Now imagine, that same game of Connect 4, but this time, your parents are watching, your peers have their eyes locked in on you, the girl you’ve had a crush on for the past seven months is anxiously awaiting your victory, and the whole city has tuned in to IG live to watch you make the final play. And once again, you lose. Now, this trivial game of vertical checkers has turned into a spectacle of defeat. You lost. It’s at this point, your family disowns you, your peers throw their drinks at you, the girl you like laughs and your IG feed fills up with 💀 emojis. 

It’s at this point you feel like a failure. 

What’s the distinction though? You lost both games, but in the latter, the people you love and the people who you want love from turn their backs on you, shun you, and banish the very idea of you to the Shadow Realm. The pain is immense and perhaps makes you never want to play again for fear of failing. Or rather the fear of feeling unloved.

The fear of failure is the fear of being unloved masquerading around under a different name like its Donnie Brasco in the witness protection program.

Donnie Brasco
Donnie Brasco, world’s current hide and seek champion.

We don’t fear failure. Most of us don’t care if we lose at a game, a sport, or fail a class in school, or don’t get the job, or if even if our song doesn’t pop off like Old Town Road. We are scared of the perception of others who may look and laugh and tell us we’re worthless because we didn’t get that opportunity. And once someone treats you that way once, it scars you and prevents you from wanting to try again. The exposure of failure, and the embarrassment by others makes us feel unloved. 

And that fear of being unloved keeps us from being the best us. It keeps us from chasing dreams. It keeps us away from ourselves. 

Dreamchasers
This tape a classic, no debate.

As an artist, if God and Jimmy Iovine told you your song would go number one in the country tomorrow even though you’re just doing a limp cover of Baby Shark, you’d do it. Because you know you’d be pre-loved before you dropped the damn thing. When the love is guaranteed the fear of failure suddenly vanishes like a vampire in the mirror. 

But see, this fear of failure – or fear of being unloved – only intensifies the bigger your goals are. Being rejected in a one on one relationship hurts, but it only lasts so long before you recover. But take being an artist. You want your art out in the world, to be enjoyed by the world. Thats SEVEN BILLION chances of being rejected, overlooked, embarrassed, or laughed at. Suddenly, you fear failure. You fear all those faces, pointing, screaming, laughing at you. You’re Carrie at the prom. You’re Simba running from Pride Rock. You think they won’t love you anymore. You’re a disappointment. You’re a failure. And then you never try again.

The fear of failure is the fear of being unloved masquerading around under a different name like its Donnie Brasco in the witness protection program.

The easy thing to say is just “love yourself”. But that shit is a practice that no school teaches. And hell even your parents might not know how to do it either. 

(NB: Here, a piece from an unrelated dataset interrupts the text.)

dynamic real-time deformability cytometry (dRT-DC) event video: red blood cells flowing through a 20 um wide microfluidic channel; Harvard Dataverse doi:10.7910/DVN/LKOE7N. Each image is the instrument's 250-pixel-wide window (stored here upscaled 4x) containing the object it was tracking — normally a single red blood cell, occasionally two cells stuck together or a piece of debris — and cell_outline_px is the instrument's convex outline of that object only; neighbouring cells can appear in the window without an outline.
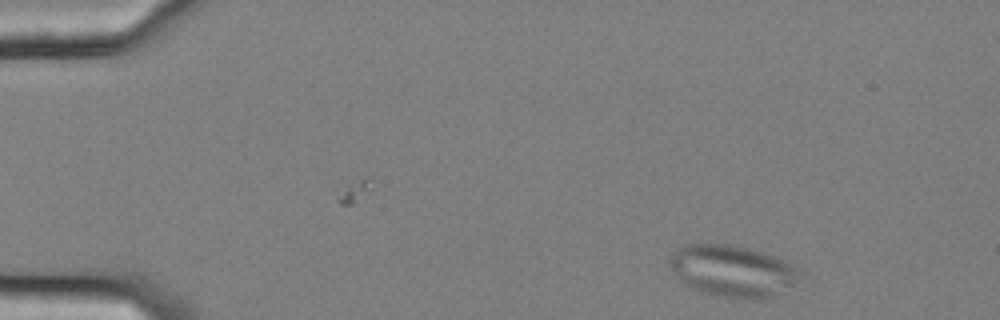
{"species": "common noctule bat (a hibernating species)", "species_latin": "Nyctalus noctula", "temperature_condition": "cold", "stored_images_in_passage": 17, "camera_frame_rate_fps": 3000, "um_per_image_px": 0.085, "animal": {"sex": "female", "body_mass_g": 25.1}, "frame": {"image": 1, "passage_image": 1, "time_ms": 0.0, "image_size_px": [1000, 320], "cell_outline_px": [[812, 284], [776, 296], [760, 300], [720, 296], [704, 292], [692, 288], [684, 284], [680, 280], [668, 264], [668, 260], [684, 244], [728, 244], [748, 248], [772, 256], [804, 272], [812, 280]], "centroid_in_image_um": [62.5, 23.09], "position_along_channel_um": 22.5, "area_um2": 40.46}}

I think the first step is to be brave, step out and do the thing you want to do. Take massive action, even on the little things. This is especially true for artists, because those are the people who put the most of themselves out to be judged, worthy or otherwise. Post that pic on the gram, but don’t look at the comments, they don’t matter. Make that video for Tik Tok, and ignore the likes. Keep going. You’ll learn to love yourself for doing what your heart desires, and people will learn to love you for being yourself, because you were brave enough to be you in the first place. 

And man. F*ck errybody else.

Forest Hills
“Deep down, every poet just wants to be loved” – J. Cole

 

Sidebar:

– Read this joint with “Smile” by Jay Z playing in the background, it hits different.